Attribute Melatonin Sermorelin
Category supplement peptide
Also known as N-acetyl-5-methoxytryptamine Sermorelin acetate, GRF 1-29, Geref, GHRH (1-29) NH2
Half-life (hr) 0.75 0.25
Typical dose (mg) 0.5 0.3
Dosing frequency daily, 30 to 60 minutes before target sleep time 1-2x daily
Routes oral, sublingual subcutaneous
Onset (hr) 0.5 0.25
Peak (hr) 1 0.5
Molecular weight 232.28 3357.88
Molecular formula C13H16N2O2 C149H246N44O42S
Mechanism Agonist at MT1 and MT2 receptors in the suprachiasmatic nucleus, signaling biological night and promoting sleep-onset gating plus circadian phase shifts. Synthetic 29-amino-acid GHRH fragment that binds the GHRH receptor on pituitary somatotrophs to stimulate endogenous pulsatile GH synthesis and release while preserving the GH-IGF-1 negative feedback loop.
Legal status OTC in US; prescription in UK, EU, Japan FDA approved 1997 (Geref, pediatric GHD); voluntarily discontinued by Serono 2008; compounded by 503A/503B pharmacies for off-label adult use; banned by WADA
WADA status allowed banned
DEA / Rx OTC supplement in US; Rx in UK, EU, Japan, Australia Rx only via compounding (no controlled-substance schedule)
Pregnancy Insufficient data; not routinely recommended Category C (historical labeling); not recommended in pregnancy
CAS 73-31-4 86168-78-7
PubChem CID 896 16129617
Wikidata Q179243 Q416620

Safety profile

Melatonin

Common side effects

  • vivid dreams
  • morning grogginess (higher doses)
  • headache
  • dizziness

Contraindications

  • autoimmune disease (theoretical)
  • concurrent anticoagulant therapy without monitoring

Interactions

  • fluvoxamine: CYP1A2 inhibition raises melatonin levels substantially(major)
  • warfarin: possible increased bleeding risk(moderate)
  • benzodiazepines and alcohol: additive sedation(moderate)
  • antihypertensives: may alter blood pressure response(minor)

Sermorelin

Common side effects

  • injection-site pain or irritation
  • transient flushing
  • headache
  • vivid dreams (pre-bed dosing)

Contraindications

  • pregnancy
  • active malignancy
  • history of pituitary tumor
  • diabetic retinopathy (theoretical)
  • untreated hypothyroidism

Interactions

  • ipamorelin: synergistic GH release via parallel GHRH and ghrelin pathways; standard anti-aging clinic pairing(minor)
  • CJC-1295: pharmacologically redundant (both GHRH-pathway); typically not stacked(minor)
  • insulin: sustained GH can blunt insulin sensitivity over weeks(moderate)
  • corticosteroids: blunt GH response; reduce expected efficacy(moderate)
  • levothyroxine (untreated hypothyroidism): untreated hypothyroidism blunts GH response; correct thyroid first(moderate)

Which Should You Take?

Melatonin comes out ahead for most readers on the criteria we weight: 2 catalogued goals, OTC, oral dosing, with a Tier-A outcome catalogued. Sermorelin is the right call when one of the conditionals below applies.
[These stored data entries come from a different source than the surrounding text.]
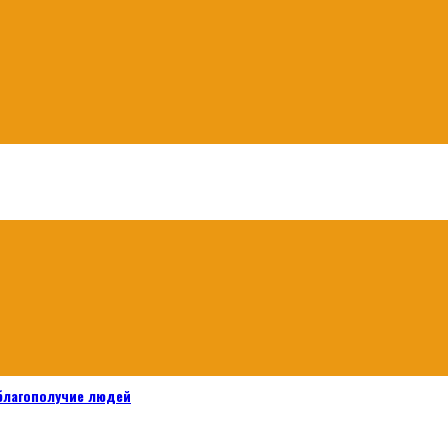
 благополучие людей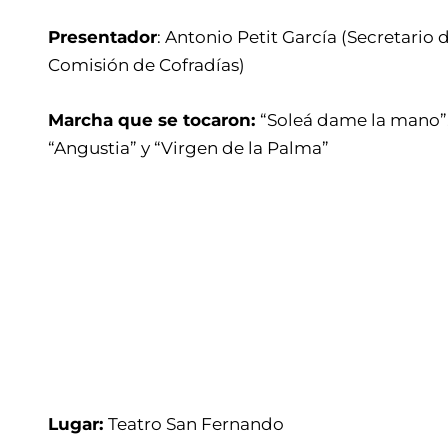
Presentador
: Antonio Petit García (Secretario d
Comisión de Cofradías)
Marcha que se tocaron:
“Soleá dame la mano”
“Angustia” y “Virgen de la Palma”
Lugar:
Teatro San Fernando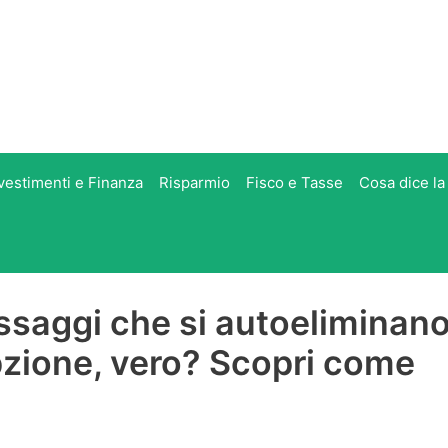
vestimenti e Finanza
Risparmio
Fisco e Tasse
Cosa dice la
saggi che si autoeliminano
pzione, vero? Scopri come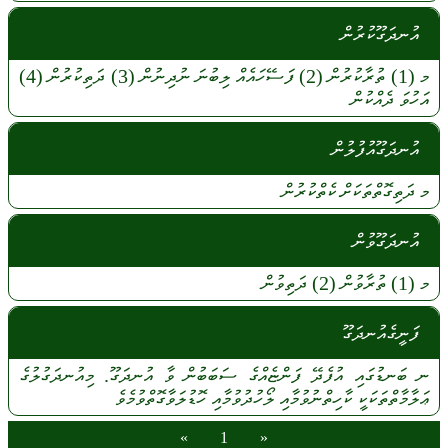
އުނދަގޫކުރުން
މ
(1)
ތުރާކުރުން
(2)
ފަސޭހައެއް
ލިބުނަ
ނުދިނުން
(3)
ދަތިކުރުން
(4)
އަހުވަ
ދެއްކުން
އުނދަގޫއުފުލުން
މ
ދަތިގޮތްތަކަށް
ކެތްކުރުން
އުނދަގޫވުން
މ
(1)
ތުރާވުން
(2)
ދަތިވުން
ފަނީގެއުނދަގޫ
ނ
ބަނޑުގައި
އުފެދޭ
ފަންޏެއްގެ
ސަބަބުން
ވާ
އުނދަގޫ.
މިއުނދަގުލުގެ
ޢަލާމާތްތަކަކީ
ކާހިތްނުވުމާއި
ލޯހުދުވުމާއި
ހޮޑުލަވާގޮތްވުމެވެ
»
1
«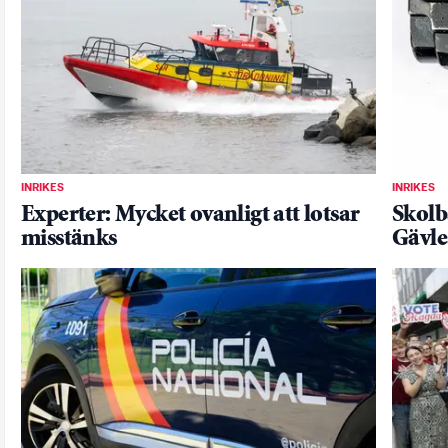
INRIKES
INRIKES
Experter: Mycket ovanligt att lotsar
Skolb
misstänks
Gävle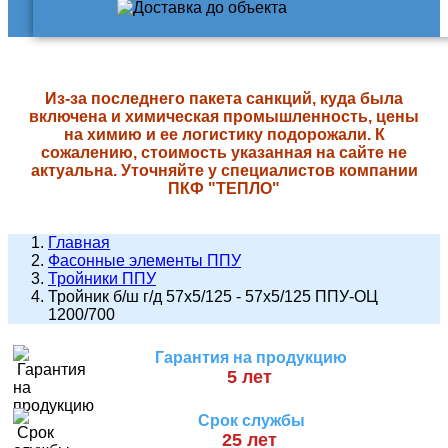
Из-за последнего пакета санкций, куда была
включена и химическая промышленность, цены
на химию и ее логистику подорожали. К
сожалению, стоимость указанная на сайте не
актуальна. Уточняйте у специалистов компании
ПКФ "ТЕПЛО"
Главная
Фасонные элементы ППУ
Тройники ППУ
Тройник б/ш г/д 57х5/125 - 57х5/125 ППУ-ОЦ
1200/700
Гарантия на продукцию
5 лет
Срок службы
25 лет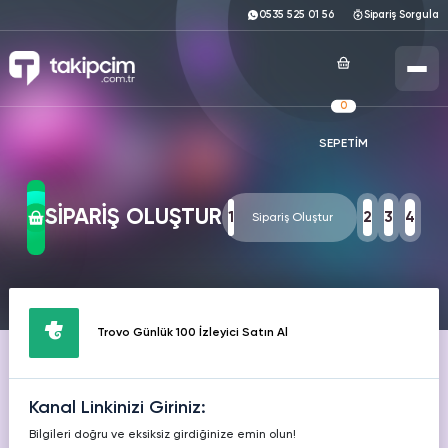
0535 525 01 56
Sipariş Sorgula
0
SEPETİM
ANASAYFA
SOSYAL MEDYA HİZMETLERİ
SİPARİŞ OLUŞTUR
1
2
3
4
Sipariş Oluştur
ÜCRETSİZ ARAÇLAR
INSTAGRAM
TIKTOK
TWITTER
TÜM ARAÇLARI GÖRÜNTÜLE
KURUMSAL
Hizmetleri
Hizmetleri
Hizmetleri
Trovo Günlük 100 İzleyici Satın Al
Instagram
Ücretsiz Takipçi
YOUTUBE
FACEBOOK
SPOTIFY
Hizmetleri
Hizmetleri
Hizmetleri
Instagram
Kanal Linkinizi Giriniz:
Ücretsiz Beğeni
Bilgileri doğru ve eksiksiz girdiğinize emin olun!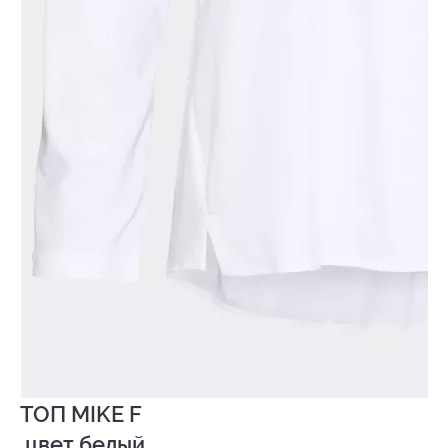
ТОП MIKE F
  • If your priority is sleep onset or sleep quality, pick Melatonin.
  • If your priority is circadian regulation, pick Melatonin.
  • If your priority is growth-hormone axis, pick Sermorelin.
  • If your priority is healthspan extension, pick Sermorelin.

Edge case: If you want to avoid FDA approved 1997 (Geref, pediatric GHD); voluntarily discontinued by Serono 2008; compounded by 503A/503B pharmacies for off-label adult use; banned by WADA, Melatonin is the more accessible choice.

Default choice: Melatonin. Wider use case, a Tier-A evidence outcome catalogued, and broader goal coverage. Reach for Sermorelin only if your priority sits squarely in the goals it owns above.

This verdict is generated from each compound's schema (goals, legal status, evidence outcomes, dosing route). It updates automatically as our compound data evolves; the deeper read sits on each individual compound page.

Common questions

What is the difference between Melatonin and Sermorelin?

Melatonin and Sermorelin differ in category (supplement vs peptide), mechanism, and typical dosing. See the side-by-side table for full details.

Which has a longer half-life, Melatonin or Sermorelin?

Melatonin half-life is 0.75 hours; Sermorelin half-life is 0.25 hours.

Can you stack Melatonin with Sermorelin?

Stack compatibility depends on mechanism overlap, legal status, and individual response. Check each compound page for specific interactions and contraindications before combining.